Question

Identify the product 'B' in following reaction.
$\text{Ethyl phenyl ketone} \xrightarrow{H_2N-NH_2} A \xrightarrow{KOH, HO-(CH_2)_2-OH} B$

• A. Phenylhydrazone
• B. Ethyl benzene
• C. n-Propyl benzene
• D. Isopropyl benzene

Hint:

Logic Tip: The Wolff-Kishner and Clemmensen reductions are the two most famous ways to strip a carbonyl oxygen and replace it with two hydrogens. The carbon skeleton remains completely unchanged. Ethyl phenyl ketone ($Ph-CO-Et$) becomes $Ph-CH_2-Et$, which is simply a straight 3-carbon chain attached to benzene (n-propyl benzene).

Answer 1

The Correct Option is C

Concept:
The given two-step sequence represents the Wolff-Kishner reduction.
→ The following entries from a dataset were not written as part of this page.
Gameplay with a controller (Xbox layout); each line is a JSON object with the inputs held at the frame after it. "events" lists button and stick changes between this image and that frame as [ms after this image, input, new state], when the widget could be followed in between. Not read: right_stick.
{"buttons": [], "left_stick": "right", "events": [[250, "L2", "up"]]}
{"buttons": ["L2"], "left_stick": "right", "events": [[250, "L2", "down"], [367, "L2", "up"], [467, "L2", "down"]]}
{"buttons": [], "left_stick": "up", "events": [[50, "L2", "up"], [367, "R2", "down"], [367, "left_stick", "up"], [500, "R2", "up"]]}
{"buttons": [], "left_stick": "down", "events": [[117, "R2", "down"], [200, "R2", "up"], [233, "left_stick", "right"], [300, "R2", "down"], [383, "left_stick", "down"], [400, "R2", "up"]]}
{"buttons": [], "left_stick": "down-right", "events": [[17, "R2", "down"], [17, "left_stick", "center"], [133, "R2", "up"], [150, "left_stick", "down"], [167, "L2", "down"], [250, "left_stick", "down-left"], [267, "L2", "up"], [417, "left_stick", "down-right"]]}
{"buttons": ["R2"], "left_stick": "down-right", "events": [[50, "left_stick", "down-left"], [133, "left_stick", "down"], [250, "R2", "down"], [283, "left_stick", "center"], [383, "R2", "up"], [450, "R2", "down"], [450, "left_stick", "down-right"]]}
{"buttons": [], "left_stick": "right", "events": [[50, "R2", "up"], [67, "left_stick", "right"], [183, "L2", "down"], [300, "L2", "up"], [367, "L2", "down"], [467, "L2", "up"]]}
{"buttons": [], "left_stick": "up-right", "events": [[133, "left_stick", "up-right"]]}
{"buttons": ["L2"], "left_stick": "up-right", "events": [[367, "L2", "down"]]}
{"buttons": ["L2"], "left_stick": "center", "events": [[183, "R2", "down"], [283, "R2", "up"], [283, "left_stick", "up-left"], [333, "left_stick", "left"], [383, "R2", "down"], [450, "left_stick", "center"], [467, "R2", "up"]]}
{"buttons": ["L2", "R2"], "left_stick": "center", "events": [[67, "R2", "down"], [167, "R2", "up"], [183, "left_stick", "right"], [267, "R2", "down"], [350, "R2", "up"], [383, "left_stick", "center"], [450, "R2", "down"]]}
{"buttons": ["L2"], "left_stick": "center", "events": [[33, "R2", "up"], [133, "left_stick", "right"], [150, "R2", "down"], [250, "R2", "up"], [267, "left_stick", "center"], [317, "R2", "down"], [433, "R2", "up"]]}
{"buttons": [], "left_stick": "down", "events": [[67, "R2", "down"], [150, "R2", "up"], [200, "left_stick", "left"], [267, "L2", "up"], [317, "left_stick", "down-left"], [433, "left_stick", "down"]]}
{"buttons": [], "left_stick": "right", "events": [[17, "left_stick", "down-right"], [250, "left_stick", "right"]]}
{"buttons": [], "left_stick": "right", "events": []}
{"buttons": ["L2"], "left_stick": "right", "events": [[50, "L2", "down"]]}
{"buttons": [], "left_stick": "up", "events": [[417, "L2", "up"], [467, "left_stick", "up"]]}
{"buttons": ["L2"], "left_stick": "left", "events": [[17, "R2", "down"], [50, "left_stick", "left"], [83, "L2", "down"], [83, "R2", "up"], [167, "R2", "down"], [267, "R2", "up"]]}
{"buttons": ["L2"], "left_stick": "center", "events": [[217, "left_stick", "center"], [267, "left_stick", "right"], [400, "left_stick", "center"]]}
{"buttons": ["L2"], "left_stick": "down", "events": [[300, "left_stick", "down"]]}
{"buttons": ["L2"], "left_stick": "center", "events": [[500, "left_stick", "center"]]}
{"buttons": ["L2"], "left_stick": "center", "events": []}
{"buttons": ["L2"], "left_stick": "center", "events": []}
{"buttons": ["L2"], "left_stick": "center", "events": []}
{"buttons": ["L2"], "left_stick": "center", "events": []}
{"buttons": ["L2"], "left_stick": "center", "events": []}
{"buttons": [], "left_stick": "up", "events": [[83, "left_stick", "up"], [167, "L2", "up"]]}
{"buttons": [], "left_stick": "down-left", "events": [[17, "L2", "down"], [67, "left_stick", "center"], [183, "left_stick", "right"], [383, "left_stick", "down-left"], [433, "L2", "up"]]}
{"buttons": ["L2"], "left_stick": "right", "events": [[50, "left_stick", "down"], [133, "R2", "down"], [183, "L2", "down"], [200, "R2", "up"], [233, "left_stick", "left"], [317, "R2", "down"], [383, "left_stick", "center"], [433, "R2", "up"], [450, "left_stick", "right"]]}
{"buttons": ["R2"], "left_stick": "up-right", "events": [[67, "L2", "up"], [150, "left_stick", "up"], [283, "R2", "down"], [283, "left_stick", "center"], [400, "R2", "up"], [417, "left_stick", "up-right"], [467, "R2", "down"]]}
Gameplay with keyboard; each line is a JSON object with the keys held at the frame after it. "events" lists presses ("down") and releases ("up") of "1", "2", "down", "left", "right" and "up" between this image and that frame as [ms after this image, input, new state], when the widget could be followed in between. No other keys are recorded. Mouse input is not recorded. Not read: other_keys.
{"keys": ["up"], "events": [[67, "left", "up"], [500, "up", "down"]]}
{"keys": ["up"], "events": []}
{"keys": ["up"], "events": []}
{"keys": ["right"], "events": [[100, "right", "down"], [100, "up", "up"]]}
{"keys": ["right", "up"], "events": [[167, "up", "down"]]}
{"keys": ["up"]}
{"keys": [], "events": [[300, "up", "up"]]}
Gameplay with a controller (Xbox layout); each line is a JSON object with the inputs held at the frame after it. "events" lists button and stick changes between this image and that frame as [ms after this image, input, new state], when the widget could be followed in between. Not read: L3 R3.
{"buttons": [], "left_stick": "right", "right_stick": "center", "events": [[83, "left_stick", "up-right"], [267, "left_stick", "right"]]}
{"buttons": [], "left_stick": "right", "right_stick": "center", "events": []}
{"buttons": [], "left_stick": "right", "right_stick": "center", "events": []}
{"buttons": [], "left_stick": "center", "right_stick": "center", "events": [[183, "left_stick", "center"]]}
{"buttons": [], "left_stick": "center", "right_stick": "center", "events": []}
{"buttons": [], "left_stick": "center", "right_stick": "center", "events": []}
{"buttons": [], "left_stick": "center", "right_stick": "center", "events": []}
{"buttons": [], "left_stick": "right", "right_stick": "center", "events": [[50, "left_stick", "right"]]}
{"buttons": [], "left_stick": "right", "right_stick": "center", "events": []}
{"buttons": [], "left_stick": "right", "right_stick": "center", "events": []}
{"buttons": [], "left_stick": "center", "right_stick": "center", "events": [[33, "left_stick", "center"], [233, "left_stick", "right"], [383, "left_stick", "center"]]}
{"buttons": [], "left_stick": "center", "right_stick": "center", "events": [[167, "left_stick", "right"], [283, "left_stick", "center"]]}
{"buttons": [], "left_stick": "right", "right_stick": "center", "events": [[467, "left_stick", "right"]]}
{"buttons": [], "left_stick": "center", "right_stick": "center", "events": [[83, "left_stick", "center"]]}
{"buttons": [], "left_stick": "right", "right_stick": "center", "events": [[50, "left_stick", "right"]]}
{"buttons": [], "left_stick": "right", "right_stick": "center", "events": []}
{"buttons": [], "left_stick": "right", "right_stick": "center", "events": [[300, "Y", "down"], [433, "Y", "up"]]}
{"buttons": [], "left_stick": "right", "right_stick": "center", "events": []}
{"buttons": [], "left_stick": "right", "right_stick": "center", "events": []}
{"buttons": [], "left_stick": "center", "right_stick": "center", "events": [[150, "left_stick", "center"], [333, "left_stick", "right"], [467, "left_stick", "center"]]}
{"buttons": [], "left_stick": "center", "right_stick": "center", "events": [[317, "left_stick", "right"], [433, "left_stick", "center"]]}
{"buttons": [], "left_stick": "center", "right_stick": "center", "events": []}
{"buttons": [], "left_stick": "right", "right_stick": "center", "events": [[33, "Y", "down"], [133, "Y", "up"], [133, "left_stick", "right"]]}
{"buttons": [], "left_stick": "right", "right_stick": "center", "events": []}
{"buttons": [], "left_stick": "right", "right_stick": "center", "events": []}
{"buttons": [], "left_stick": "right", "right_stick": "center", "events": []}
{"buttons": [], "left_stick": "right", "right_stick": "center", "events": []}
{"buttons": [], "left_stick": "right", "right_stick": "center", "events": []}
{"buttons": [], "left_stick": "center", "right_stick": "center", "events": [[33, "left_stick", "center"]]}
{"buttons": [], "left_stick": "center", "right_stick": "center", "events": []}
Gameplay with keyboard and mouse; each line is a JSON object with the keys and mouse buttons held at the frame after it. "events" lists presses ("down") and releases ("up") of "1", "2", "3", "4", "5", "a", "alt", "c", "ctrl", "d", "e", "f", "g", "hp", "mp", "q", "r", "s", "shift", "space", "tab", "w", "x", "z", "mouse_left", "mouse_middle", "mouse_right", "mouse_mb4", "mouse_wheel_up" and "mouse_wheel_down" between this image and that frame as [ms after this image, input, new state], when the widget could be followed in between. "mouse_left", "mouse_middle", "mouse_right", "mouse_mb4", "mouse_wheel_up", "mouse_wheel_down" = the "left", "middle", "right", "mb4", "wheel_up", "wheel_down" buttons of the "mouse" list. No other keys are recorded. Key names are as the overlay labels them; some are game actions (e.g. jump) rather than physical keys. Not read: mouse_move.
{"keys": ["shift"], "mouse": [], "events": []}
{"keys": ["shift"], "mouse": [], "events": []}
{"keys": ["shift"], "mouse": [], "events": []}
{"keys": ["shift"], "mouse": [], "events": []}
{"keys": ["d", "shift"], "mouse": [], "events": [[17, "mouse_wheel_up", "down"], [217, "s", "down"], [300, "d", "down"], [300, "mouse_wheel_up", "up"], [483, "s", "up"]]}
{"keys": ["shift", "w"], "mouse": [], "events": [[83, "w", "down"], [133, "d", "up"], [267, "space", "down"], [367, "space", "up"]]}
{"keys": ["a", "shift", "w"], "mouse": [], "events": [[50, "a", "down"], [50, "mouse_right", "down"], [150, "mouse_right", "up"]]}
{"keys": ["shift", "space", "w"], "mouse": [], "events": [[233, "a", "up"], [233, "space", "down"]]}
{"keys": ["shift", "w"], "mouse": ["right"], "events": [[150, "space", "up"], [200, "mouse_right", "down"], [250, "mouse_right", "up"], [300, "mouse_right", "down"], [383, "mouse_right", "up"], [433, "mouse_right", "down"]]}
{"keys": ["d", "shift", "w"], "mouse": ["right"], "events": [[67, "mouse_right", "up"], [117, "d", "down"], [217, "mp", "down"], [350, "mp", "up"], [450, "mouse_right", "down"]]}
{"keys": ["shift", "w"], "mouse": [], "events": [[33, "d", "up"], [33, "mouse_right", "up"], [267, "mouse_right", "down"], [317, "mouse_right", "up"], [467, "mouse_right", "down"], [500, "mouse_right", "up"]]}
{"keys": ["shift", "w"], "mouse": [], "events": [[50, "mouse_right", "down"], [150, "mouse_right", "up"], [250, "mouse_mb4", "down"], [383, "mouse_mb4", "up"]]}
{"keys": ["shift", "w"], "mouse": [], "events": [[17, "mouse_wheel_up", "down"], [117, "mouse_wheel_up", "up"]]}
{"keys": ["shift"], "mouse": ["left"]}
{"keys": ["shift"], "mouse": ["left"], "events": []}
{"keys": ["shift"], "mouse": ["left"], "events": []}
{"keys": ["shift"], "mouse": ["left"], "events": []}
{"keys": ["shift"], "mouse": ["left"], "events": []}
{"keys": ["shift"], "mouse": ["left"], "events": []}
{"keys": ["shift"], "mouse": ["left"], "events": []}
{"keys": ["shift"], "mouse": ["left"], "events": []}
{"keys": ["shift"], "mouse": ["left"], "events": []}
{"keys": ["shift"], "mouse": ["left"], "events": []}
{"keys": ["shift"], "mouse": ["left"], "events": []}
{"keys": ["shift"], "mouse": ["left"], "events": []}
This reaction completely reduces the carbonyl group ($-C=O$) of an aldehyde or ketone into a methylene group ($-CH_2-$) to form an alkane.
Step 1: Identify the starting material and the first step.
The starting material is Ethyl phenyl ketone, which has the structure $C_6H_5 - C(=O) - CH_2CH_3$. In the first step, the ketone reacts with hydrazine ($H_2N-NH_2$). Water is eliminated, and a carbon-nitrogen double bond is formed. $$C_6H_5-C(=O)-CH_2CH_3 + H_2N-NH_2 \rightarrow C_6H_5-C(=N-NH_2)-CH_2CH_3 + H_2O$$ The product 'A' is a hydrazone (specifically, ethyl phenyl ketone hydrazone).
Step 2: Identify the second step and the final product.
In the second step, the hydrazone 'A' is heated with a strong base (like $KOH$) in a high-boiling solvent like ethylene glycol ($HO-CH_2CH_2-OH$). Under these conditions, nitrogen gas ($N_2$) is expelled, and the $=N-NH_2$ group is replaced by two hydrogen atoms. $$C_6H_5-C(=N-NH_2)-CH_2CH_3 \xrightarrow{KOH, \Delta} C_6H_5-CH_2-CH_2CH_3 + N_2$$
Step 3: Name the final product 'B'.
The resulting alkane chain attached to the benzene ring has 3 carbon atoms arranged in a straight line: $-CH_2-CH_2-CH_3$. This straight 3-carbon chain is a normal propyl (n-propyl) group. Therefore, the IUPAC name of product 'B' is n-propyl benzene.